In the records, each line holding "risposto" must be reported.
##### THE DATA
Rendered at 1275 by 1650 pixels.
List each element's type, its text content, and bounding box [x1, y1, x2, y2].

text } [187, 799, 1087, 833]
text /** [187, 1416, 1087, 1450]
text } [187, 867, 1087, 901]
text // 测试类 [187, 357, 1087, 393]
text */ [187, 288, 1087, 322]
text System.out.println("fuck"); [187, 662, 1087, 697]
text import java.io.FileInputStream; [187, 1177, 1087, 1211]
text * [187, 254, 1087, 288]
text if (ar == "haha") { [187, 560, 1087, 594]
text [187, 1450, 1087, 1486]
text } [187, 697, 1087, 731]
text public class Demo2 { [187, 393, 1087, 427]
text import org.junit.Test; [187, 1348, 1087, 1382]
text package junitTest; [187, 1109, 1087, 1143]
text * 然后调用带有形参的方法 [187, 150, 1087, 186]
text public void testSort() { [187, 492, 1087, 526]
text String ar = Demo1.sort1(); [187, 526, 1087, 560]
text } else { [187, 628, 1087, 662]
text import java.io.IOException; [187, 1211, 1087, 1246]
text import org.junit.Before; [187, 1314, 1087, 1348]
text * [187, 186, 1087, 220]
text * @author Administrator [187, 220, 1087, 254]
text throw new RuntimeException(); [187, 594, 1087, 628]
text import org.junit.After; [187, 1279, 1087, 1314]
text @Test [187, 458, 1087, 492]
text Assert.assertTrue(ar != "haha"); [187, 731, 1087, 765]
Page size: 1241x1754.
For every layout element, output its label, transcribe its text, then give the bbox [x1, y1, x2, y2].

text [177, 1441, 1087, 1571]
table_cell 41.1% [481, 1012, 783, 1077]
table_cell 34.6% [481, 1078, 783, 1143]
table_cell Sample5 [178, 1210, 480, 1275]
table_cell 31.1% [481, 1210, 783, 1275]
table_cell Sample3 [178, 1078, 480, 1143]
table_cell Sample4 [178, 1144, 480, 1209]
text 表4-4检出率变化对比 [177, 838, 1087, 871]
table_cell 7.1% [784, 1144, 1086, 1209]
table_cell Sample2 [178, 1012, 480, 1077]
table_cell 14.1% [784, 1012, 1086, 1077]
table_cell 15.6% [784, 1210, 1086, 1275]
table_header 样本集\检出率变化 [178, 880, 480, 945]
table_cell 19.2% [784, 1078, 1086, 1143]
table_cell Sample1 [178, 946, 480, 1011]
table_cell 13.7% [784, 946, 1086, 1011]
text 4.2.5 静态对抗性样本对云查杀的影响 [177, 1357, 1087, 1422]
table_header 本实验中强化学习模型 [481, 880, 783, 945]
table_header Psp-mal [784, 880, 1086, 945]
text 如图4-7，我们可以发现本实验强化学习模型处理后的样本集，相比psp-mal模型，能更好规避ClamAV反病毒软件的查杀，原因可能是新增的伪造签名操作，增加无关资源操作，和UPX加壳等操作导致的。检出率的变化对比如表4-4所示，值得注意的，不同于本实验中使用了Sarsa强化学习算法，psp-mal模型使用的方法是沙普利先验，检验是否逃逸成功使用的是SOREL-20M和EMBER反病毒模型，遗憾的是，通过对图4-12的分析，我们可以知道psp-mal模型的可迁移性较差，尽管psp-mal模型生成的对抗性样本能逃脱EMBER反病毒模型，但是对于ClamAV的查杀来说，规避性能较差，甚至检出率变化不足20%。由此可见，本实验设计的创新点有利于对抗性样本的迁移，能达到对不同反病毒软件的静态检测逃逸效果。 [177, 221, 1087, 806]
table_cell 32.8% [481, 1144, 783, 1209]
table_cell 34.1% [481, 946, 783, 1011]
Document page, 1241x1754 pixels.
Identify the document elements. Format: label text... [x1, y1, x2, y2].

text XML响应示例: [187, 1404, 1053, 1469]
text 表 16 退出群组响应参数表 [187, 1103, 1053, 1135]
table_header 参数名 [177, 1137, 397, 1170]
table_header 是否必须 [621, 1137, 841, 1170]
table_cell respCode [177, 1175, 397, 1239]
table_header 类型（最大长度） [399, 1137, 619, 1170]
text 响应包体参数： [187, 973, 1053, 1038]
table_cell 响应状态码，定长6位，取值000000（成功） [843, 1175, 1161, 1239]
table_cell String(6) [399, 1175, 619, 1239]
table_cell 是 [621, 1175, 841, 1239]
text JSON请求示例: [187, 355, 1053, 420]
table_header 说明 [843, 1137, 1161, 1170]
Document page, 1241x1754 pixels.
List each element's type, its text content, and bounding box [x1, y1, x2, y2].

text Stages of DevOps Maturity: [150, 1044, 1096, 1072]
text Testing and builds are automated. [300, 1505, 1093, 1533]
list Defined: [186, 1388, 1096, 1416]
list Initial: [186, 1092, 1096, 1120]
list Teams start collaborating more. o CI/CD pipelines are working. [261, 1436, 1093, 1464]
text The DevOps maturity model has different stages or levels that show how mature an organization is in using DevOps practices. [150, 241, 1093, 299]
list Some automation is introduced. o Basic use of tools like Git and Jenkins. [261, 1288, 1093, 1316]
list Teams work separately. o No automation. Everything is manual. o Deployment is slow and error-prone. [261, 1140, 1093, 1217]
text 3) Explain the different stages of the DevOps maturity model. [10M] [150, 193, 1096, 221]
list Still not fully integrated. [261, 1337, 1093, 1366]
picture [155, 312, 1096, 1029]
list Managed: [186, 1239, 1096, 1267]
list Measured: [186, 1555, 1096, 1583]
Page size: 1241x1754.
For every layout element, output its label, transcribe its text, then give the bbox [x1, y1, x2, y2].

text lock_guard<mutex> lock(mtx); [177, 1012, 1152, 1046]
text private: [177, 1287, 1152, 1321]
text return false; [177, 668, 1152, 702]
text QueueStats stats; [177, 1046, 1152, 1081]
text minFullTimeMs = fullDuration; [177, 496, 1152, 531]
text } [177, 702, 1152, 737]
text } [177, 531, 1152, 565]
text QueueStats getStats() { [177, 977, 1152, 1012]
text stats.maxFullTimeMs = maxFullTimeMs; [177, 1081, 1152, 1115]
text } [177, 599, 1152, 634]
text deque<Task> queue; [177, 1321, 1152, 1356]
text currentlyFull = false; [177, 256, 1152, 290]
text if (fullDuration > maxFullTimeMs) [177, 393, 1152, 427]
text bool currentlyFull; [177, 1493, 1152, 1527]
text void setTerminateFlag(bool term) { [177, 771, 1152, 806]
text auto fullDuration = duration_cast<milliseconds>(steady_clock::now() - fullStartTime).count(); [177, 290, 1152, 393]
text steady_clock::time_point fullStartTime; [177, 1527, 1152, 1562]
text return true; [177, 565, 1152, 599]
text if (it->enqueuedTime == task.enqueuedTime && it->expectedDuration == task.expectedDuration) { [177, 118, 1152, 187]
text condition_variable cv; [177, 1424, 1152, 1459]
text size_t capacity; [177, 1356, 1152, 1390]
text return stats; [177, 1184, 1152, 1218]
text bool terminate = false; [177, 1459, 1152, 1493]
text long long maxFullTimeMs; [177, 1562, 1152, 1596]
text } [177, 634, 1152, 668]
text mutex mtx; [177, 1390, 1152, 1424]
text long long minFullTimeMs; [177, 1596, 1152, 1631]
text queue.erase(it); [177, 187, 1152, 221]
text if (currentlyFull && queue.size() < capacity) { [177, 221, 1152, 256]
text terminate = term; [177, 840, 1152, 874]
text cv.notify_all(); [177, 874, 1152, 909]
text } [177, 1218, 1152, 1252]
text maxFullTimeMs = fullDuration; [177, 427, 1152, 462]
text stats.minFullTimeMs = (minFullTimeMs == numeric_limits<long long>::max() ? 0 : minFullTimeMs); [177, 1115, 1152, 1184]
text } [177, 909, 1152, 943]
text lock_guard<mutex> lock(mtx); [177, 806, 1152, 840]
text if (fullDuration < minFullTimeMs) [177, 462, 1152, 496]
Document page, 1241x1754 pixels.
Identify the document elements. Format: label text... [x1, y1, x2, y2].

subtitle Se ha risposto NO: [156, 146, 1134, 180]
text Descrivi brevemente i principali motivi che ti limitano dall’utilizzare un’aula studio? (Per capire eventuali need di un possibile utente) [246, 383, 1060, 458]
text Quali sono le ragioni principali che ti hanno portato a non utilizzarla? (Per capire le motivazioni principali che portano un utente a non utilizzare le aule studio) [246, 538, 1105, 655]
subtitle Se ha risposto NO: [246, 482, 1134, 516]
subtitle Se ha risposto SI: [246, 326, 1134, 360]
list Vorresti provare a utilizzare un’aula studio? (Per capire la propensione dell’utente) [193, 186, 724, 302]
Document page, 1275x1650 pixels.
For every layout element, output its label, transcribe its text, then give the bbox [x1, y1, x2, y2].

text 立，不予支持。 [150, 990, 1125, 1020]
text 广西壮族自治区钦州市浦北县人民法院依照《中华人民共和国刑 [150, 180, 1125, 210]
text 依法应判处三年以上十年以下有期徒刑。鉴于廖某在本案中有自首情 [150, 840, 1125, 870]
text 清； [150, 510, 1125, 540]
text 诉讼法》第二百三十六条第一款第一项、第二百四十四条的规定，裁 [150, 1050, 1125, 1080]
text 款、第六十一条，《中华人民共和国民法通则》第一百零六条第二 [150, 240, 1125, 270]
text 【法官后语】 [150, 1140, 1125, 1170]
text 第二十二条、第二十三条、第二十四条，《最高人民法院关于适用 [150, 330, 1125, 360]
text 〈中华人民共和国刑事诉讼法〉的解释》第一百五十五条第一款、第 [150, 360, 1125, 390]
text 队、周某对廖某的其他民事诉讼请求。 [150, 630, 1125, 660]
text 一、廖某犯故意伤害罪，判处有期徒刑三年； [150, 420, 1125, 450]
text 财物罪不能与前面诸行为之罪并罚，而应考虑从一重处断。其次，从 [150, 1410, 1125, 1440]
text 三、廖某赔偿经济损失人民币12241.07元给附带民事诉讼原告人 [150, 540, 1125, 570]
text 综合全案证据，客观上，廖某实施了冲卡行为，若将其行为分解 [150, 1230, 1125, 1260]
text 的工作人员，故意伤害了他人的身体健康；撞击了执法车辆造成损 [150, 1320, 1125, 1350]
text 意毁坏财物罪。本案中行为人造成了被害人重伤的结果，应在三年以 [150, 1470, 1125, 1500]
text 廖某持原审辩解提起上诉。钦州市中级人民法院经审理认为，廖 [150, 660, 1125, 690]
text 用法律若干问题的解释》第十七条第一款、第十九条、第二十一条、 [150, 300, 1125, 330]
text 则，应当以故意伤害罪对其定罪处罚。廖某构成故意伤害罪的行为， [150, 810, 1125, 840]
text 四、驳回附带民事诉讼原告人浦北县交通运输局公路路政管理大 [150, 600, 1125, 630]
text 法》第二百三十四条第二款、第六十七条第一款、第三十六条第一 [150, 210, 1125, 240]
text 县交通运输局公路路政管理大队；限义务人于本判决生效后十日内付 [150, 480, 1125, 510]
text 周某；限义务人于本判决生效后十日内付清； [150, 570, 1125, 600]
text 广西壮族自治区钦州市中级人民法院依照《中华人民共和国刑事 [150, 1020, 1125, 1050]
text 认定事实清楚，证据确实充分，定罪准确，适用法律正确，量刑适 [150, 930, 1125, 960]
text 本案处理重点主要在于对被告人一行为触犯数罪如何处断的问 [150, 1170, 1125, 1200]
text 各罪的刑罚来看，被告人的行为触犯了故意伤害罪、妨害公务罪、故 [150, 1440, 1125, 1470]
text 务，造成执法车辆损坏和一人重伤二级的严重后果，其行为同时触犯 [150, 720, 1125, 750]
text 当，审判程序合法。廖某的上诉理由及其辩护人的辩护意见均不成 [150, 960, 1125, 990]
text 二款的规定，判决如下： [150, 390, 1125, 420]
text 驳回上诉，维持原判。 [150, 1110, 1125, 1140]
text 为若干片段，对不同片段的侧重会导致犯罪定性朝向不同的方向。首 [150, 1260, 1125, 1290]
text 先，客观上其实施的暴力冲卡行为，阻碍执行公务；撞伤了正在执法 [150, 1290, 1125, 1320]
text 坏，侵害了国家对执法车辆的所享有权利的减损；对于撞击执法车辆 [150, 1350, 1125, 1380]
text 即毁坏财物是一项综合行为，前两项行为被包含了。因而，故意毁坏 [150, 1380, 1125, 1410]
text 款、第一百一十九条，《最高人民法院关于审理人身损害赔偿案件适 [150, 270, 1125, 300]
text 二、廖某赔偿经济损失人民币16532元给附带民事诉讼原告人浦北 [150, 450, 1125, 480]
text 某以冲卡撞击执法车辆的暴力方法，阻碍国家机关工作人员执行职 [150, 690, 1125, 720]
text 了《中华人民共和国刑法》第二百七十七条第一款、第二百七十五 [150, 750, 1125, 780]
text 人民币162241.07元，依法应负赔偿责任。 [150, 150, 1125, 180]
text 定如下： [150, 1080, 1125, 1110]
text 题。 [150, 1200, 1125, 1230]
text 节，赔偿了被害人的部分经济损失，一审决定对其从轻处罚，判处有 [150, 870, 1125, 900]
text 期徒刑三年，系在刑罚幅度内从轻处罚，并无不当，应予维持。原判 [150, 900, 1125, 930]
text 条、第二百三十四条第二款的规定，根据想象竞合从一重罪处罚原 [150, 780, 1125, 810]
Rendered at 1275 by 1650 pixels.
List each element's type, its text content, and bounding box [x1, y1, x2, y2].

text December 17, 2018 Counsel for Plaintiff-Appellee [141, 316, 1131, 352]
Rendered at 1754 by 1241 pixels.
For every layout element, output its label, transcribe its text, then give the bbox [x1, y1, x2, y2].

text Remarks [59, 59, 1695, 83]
##########
ANSWER:
subtitle Se ha risposto NO: [156, 146, 1134, 180]
subtitle Se ha risposto NO: [246, 482, 1134, 516]
subtitle Se ha risposto SI: [246, 326, 1134, 360]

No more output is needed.